ARLINGTON, Texas - The city of Arlington decided it would not issue a curfew despite violence, vandalism and looting in the city overnight.
Peaceful protest marches were held there Tuesday with police saying everything was under control.
Powerful words chanted in a unified voice in Arlington Tuesday. At the corner of Abram and Center streets in Arlington, a gathering spot for Texans to express their anger over the death of George Floyd.
The afternoon protest attracted a large, diverse crowd. All of them were outraged by what they say are on-going examples of police brutality nationwide.
“How else are we supposed to get our message out without peacefully protesting?” said Chenoa Turner.

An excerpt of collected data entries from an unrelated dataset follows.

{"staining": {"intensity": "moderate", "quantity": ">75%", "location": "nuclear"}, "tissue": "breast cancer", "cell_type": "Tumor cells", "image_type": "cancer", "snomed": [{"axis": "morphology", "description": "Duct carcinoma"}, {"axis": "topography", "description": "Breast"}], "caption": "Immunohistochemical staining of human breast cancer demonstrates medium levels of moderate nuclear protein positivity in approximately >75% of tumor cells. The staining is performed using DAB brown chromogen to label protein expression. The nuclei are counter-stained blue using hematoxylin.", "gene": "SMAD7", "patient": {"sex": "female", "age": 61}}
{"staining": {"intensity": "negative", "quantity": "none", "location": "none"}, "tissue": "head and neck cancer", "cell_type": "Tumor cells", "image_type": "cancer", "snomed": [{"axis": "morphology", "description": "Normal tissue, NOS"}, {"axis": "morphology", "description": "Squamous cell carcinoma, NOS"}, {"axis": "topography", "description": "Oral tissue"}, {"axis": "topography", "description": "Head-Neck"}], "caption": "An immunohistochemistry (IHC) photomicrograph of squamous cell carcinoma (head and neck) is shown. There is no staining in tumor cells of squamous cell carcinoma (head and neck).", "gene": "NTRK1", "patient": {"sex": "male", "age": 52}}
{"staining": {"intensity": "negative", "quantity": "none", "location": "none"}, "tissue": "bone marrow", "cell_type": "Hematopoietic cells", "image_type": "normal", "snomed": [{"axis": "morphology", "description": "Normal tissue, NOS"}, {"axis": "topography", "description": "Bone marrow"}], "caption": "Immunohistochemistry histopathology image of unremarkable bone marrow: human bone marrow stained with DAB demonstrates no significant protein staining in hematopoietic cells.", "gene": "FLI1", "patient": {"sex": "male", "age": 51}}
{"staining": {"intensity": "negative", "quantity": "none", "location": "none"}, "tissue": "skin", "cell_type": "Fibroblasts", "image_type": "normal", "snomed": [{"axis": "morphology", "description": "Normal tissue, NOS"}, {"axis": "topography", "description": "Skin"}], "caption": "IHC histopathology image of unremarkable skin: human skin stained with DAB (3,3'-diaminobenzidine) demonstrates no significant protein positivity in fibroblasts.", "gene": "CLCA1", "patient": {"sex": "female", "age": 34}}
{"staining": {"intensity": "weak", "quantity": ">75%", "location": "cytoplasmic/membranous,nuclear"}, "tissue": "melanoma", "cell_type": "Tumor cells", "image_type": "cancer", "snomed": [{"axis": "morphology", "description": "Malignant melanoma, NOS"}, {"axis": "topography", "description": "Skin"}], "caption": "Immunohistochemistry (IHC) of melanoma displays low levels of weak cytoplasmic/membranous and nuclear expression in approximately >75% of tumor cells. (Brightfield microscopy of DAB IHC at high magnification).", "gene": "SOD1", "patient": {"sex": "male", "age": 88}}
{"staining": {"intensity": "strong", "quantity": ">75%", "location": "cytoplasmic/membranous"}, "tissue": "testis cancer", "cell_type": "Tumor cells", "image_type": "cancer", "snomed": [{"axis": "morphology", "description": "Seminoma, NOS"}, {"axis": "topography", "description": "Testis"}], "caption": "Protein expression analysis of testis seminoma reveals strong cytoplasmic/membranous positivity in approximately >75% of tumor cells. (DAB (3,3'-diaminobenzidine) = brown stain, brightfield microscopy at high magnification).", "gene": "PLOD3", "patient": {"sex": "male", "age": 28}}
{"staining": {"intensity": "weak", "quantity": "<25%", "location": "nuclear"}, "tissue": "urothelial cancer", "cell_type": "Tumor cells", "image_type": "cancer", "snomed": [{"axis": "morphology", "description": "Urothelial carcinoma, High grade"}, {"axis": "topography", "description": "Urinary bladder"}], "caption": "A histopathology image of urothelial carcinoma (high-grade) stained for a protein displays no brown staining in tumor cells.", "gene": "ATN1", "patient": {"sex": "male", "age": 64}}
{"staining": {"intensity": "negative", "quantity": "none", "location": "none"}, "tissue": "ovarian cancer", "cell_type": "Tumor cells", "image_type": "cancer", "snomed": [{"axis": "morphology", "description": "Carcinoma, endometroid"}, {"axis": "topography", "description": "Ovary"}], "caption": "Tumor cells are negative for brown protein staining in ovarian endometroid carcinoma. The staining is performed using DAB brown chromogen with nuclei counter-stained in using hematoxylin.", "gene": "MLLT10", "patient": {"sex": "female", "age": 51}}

Nicodenus Turner was emotional over the show of support at this rally by people who don't look like him but care just the same.
“Honestly, I think America has a chance,” he said. “It’s honestly heartwarming to see all these different ethnicities and different people out here to try to fight for our cause I love everyone thank you so much.”
Nicodenus’ sister, Myke, worries about his safety.
“To me, seeing him stand up for something has been the most heartwarming thing that could ever happen to me,” she said.
Tuesday's peaceful protest and march was in stark contrast to an attack on the city and some Arlington police officers Monday night.
A small group of charged a police cruiser, damaging the windshield and marked it with spray paint. The police department was vandalized. Artwork was damaged. Retail stores were also targeted.
“I want to remind people the vast majority of people who came out were peaceful,” said Arlington Police Lt. Chris Cook.
And peaceful protesters at Tuesday’s rally refuse to let those so-called agitators define them or distract from the issue that's struck a nerve with countless Americans all across the country.
At the end of the march, organizers encouraged the group, made up largely of college students, to get out and vote. No one had to be detained or arrested.